Activities and Self-Care:
- Yoga and Meditation: Consider participating in local or online classes for yoga and meditation, known for their relaxation and stress reduction benefits.
- Nature Walks: Spend time in nature to unwind and recharge your spirit.
- Journaling: Keep a journal to express your thoughts and emotions, a therapeutic practice for reflection.
- Art and Creativity: Engage in creative hobbies like painting, writing, or crafting to de-stress and rejuvenate.
- Support Groups: Connect with local or online support groups where individuals share their experiences and offer mutual support.
- Therapists and Counselors: Seek help from licensed mental health professionals if needed.
- Employee Assistance Programs (EAPs): In a workplace context, explore EAPs, often providing counseling and support services.

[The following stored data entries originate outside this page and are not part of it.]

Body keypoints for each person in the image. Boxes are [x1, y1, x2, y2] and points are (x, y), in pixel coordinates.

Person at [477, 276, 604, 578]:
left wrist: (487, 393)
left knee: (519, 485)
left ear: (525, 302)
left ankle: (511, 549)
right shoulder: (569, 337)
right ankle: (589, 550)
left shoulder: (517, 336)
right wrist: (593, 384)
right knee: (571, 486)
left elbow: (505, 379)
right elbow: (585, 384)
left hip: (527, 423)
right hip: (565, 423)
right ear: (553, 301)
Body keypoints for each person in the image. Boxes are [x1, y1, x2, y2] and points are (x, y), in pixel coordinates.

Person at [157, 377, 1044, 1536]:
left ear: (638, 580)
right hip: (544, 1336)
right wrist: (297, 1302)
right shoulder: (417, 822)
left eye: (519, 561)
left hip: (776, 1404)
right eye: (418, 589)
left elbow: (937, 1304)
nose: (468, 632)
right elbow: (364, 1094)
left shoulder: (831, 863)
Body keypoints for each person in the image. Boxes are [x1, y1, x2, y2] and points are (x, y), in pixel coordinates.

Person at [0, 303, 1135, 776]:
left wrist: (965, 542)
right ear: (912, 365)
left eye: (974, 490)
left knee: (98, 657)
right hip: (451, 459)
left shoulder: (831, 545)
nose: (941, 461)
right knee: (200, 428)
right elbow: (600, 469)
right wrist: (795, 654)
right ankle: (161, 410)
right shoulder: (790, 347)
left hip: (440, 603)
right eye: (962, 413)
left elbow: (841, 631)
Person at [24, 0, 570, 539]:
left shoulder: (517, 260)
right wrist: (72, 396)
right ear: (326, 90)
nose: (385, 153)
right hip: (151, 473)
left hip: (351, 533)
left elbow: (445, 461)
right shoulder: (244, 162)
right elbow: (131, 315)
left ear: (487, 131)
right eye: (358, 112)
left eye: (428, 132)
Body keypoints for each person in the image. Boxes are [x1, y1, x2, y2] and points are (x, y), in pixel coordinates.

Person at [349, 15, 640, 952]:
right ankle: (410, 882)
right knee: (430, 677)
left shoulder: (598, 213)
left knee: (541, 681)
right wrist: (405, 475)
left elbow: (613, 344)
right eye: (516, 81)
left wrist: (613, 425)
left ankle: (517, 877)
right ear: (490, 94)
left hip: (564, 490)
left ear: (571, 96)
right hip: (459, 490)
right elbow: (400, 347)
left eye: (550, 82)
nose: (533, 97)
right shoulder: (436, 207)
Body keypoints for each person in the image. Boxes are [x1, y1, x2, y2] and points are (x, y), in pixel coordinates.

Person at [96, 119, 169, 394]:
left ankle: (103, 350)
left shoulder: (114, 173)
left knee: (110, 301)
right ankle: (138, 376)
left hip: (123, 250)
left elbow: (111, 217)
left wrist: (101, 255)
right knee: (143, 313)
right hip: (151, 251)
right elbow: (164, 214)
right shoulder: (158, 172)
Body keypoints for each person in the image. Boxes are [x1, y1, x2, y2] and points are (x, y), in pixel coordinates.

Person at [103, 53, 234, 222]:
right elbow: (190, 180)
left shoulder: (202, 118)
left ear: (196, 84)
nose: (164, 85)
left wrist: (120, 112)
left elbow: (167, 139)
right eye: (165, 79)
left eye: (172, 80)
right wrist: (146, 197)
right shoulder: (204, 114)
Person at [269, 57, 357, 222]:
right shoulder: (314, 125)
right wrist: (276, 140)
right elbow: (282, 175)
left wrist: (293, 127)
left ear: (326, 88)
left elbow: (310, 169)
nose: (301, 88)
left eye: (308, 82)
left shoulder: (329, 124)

Remember, addressing burnout is a journey, and you have a wide range of resources to navigate it towards a successful recovery.
Burnout is a wake-up call that reminds us of the importance of caring for our mental health in today’s frenzied work world. While it’s crucial to prevent it and seek treatment when necessary, we must also look beyond the causes and symptoms. Often, overwork and the lack of boundaries stem from the pressure we put on ourselves. In our pursuit of excellence, we sometimes forget that we are more than our job titles; we are friends, family members, and human beings with emotional and physical needs.
Facing Burnout is an opportunity for personal and professional growth. If you’ve experienced or are experiencing this situation, seek help and share your experiences. Your story can be the inspiration someone needs to seek support and care for their mental health. Remember, we are more than our jobs; we are complete beings that deserve a balanced and healthy life.